PORSON IN HIS LATER YEARS.

387

and without a profession, for I never could bring myself to subscribe Articles of Faith. I used often to lie awake through the whole night, and wish for a large pearl.'

"He then gave me a history of his life in London, when he took chambers in the Temple, and read at times immoderately hard. He very much interested me by a curious interview which he had with a girl of the town, who came into his chambers by mistake, and who showed so much cleverness and ability in a long conversation with him, that he declared she might with proper cultivation have become another Aspasia. He also recited to me, word for word, the speech with which he accosted Dr. Postlethwaite when he called at his chambers, and which he had long prepared against such an occurrence. At the end of this oration the Doctor said not a word, but burst into tears and left the room. Porson also burst into tears when he finished the recital of it to me.
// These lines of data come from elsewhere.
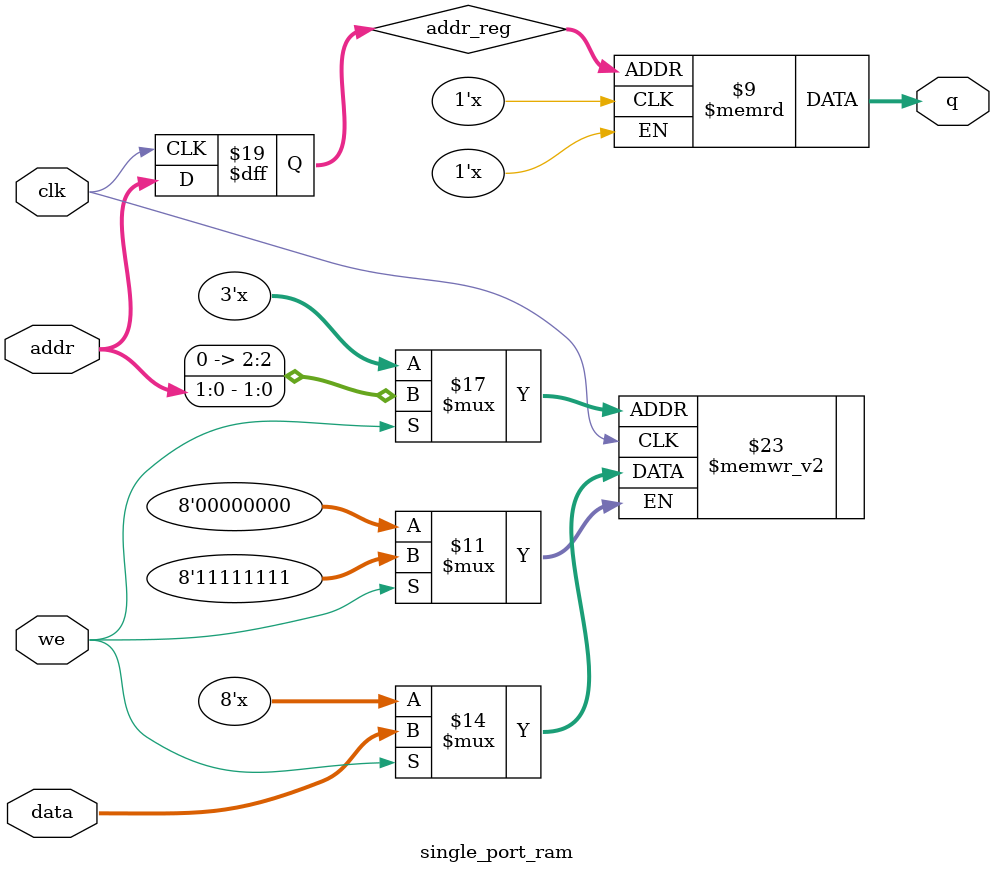
<source format=v>

module single_port_ram 
#(parameter DATA_WIDTH=8, parameter ADDR_WIDTH=6)
(
	input [(DATA_WIDTH-1):0] data,
	input [$clog2(ADDR_WIDTH)-2:0] addr,
	input we, clk,
	output [DATA_WIDTH-1:0] q
);

	// Declare the RAM variable
	reg [DATA_WIDTH-1:0] ram[ADDR_WIDTH-1:0];

	// Variable to hold the registered read address
	reg [$clog2(ADDR_WIDTH)-2:0] addr_reg;

	always @ (posedge clk)
	begin
		// Write
		if (we)
			ram[addr] <= data;

		addr_reg <= addr;
	end

	// Continuous assignment implies read returns NEW data.
	// This is the natural behavior of the TriMatrix memory
	// blocks in Single Port mode.  
	assign q = ram[addr_reg];

endmodule

</source>
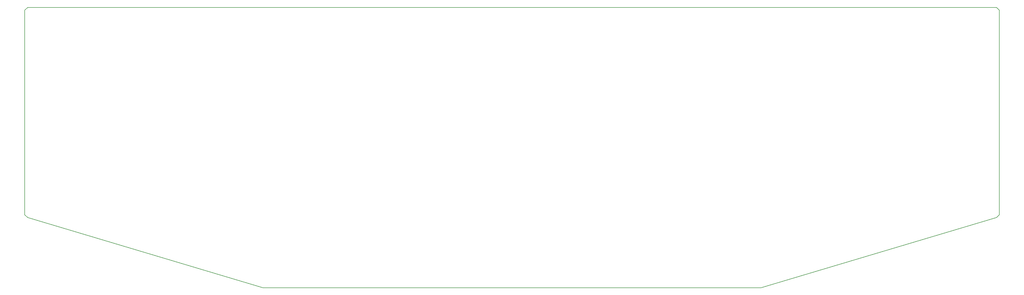
<source format=gbr>
G04 #@! TF.GenerationSoftware,KiCad,Pcbnew,7.0.10*
G04 #@! TF.CreationDate,2024-04-07T15:44:14+09:00*
G04 #@! TF.ProjectId,first_keyboard,66697273-745f-46b6-9579-626f6172642e,rev?*
G04 #@! TF.SameCoordinates,Original*
G04 #@! TF.FileFunction,Profile,NP*
%FSLAX46Y46*%
G04 Gerber Fmt 4.6, Leading zero omitted, Abs format (unit mm)*
G04 Created by KiCad (PCBNEW 7.0.10) date 2024-04-07 15:44:14*
%MOMM*%
%LPD*%
G01*
G04 APERTURE LIST*
G04 #@! TA.AperFunction,Profile*
%ADD10C,0.200000*%
G04 #@! TD*
G04 APERTURE END LIST*
D10*
X41481250Y-92868750D02*
X370475000Y-92868750D01*
X370475000Y-164306250D02*
X290512500Y-188118750D01*
X40481250Y-93868750D02*
X40481250Y-163306250D01*
X370475000Y-92868750D02*
X371475000Y-93868750D01*
X41481250Y-92868750D02*
X40481250Y-93868750D01*
X41481250Y-164306250D02*
X121443750Y-188118750D01*
X371475000Y-93868750D02*
X371475000Y-163306250D01*
X371475000Y-163306250D02*
X370475000Y-164306250D01*
X40481250Y-163306250D02*
X41481250Y-164306250D01*
X290512500Y-188118750D02*
X121443750Y-188118750D01*
M02*

</source>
"In this manner five hours passed away; at the end of which the Professor, who had finished the second bottle of my friend's sherry, began to clip the king's English, to cry like a child at the close of his periods, and in other respects to show marks of extreme debility. At length he rose from his chair, staggered to the door, and made his way down stairs without taking the slightest notice of his companion. I retired to my college; and next morning was informed by my friend that he had been out upon a search, the previous evening, for the Greek Professor, whom he discovered near the outskirts of the town, leaning upon the arm of a dirty bargeman, and amusing him by the most humorous and laughable anecdotes. I never even saw Porson after this day, but I shall never cease to regret that I did not commit his history to writing whilst it was fresh in my memory. "I am, my dear Sir, with great regard, "Yours sincerely,

"Cambridge, Oct. 1826."

"T. S. HUGHES.

Great as were Porson's deviations from the even tenour of sobriety, great as were his disagreements with

the social habits of the generality of mankind, great also must have been his merit, which, with such aberrations and eccentricities, secured him, not only the praise, but the regard, of all men of learning and intellect that had intercourse with him. Whoever knew Richard Porson, felt that he knew a man of high and noble mind, who, with all his irregularities, and all his inclination to sarcasm and jest, had a sincere love of truth and honesty, and who, with an utter contempt for pretence and presumption, was ever ready to do justice to genuine worth.

His life is an example, and an admonition, how much a man may injure himself by indulgence in one unhappy propensity, and how much an elevated mind may suffer by long association with those of an inferior order. A Porson cannot day after day descend to the level of a Hewardine, without finding it difficult at length to recover his original position above it.